[Source text]
==========

CORTEX

Hardware-aware AI workload scheduler with kernel bypass networking.
GPU topology discovery, NVLink-aware placement, DPDK zero-copy transfers,
and predictive autoscaling for production GPU clusters.

Features · Architecture · Quick Start · Benchmarks · Contributing

CORTEX — GPU cluster dashboard with topology view, scheduling timeline, and memory allocation

Features

NVML Topology Discovery -- Reads physical GPU interconnect hierarchy at runtime
NVLink-Aware Bin-Packing -- Places workloads on GPUs connected via high-bandwidth NVLink
NUMA Affinity Scoring -- Weighted affinity model across NVLink, PCIe, NUMA, and socket boundaries
DPDK Kernel Bypass -- Eliminates kernel overhead for tensor transfers (~5us vs ~100us)

==========

[Dataset]
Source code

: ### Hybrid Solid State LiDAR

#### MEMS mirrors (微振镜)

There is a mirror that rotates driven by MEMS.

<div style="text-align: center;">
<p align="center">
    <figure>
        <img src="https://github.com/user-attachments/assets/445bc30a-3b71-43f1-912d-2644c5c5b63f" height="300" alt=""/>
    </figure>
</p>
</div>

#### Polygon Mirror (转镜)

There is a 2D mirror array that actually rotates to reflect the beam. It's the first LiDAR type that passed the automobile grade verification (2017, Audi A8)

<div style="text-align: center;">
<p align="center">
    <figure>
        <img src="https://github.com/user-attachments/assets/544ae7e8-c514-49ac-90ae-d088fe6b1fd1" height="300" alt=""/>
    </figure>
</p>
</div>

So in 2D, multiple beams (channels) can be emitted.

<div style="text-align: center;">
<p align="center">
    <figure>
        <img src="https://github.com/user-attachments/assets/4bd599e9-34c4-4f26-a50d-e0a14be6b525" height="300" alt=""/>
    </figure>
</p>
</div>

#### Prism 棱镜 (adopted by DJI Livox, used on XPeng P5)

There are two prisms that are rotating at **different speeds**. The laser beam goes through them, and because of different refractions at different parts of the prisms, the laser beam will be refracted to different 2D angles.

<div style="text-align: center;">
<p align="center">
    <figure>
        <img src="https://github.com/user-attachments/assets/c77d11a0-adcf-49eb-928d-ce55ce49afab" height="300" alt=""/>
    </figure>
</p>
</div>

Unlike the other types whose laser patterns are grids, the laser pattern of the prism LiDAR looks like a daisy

==========

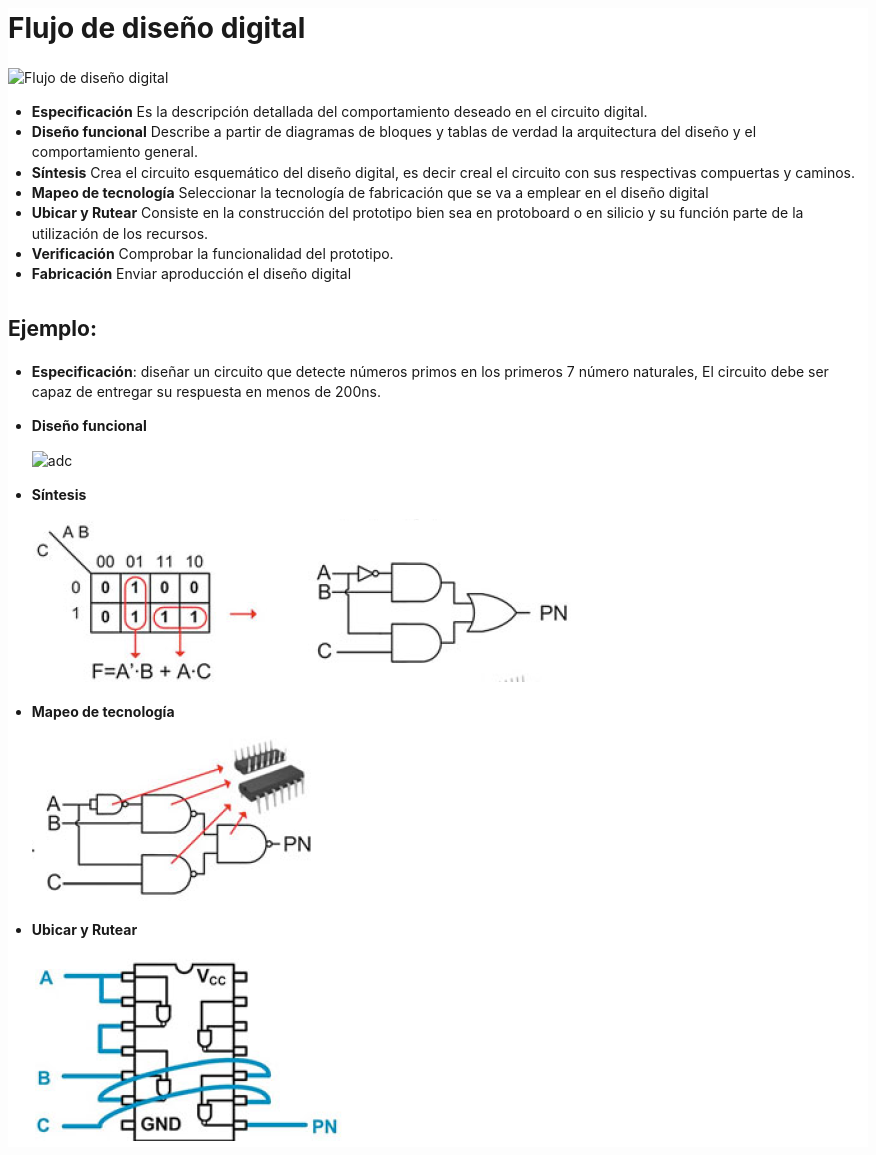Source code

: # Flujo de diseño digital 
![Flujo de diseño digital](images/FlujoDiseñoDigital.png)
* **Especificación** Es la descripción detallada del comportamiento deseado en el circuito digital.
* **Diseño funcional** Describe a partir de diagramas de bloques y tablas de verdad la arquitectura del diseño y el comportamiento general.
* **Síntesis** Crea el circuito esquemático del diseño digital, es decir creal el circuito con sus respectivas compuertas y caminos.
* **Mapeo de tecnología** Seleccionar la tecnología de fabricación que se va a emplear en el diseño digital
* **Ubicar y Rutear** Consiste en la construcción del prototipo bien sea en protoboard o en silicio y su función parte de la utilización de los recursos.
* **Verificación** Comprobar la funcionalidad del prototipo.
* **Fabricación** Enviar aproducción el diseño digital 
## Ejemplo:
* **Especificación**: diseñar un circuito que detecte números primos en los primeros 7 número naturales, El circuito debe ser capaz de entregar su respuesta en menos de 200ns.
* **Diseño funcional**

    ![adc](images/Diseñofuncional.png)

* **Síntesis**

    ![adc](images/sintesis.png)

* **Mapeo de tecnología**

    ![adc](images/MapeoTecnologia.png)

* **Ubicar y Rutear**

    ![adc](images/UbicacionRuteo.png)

==========

[Set of tasks]
**1.** According to the CORTEX feature list, what does the DPDK kernel bypass achieve for tensor transfers? Answer in one to three sentences.
**2.** Return every line of the rows that contains the string "attachments".
The rows bear no relation to the CORTEX feature list.

[Exercise responses]
**1.** The DPDK kernel bypass removes kernel overhead from tensor transfers. This brings a transfer down to about 5 microseconds, compared with about 100 microseconds when the kernel is involved.

**2.**
        <img src="https://github.com/user-attachments/assets/445bc30a-3b71-43f1-912d-2644c5c5b63f" height="300" alt=""/>
        <img src="https://github.com/user-attachments/assets/544ae7e8-c514-49ac-90ae-d088fe6b1fd1" height="300" alt=""/>
        <img src="https://github.com/user-attachments/assets/4bd599e9-34c4-4f26-a50d-e0a14be6b525" height="300" alt=""/>
        <img src="https://github.com/user-attachments/assets/c77d11a0-adcf-49eb-928d-ce55ce49afab" height="300" alt=""/>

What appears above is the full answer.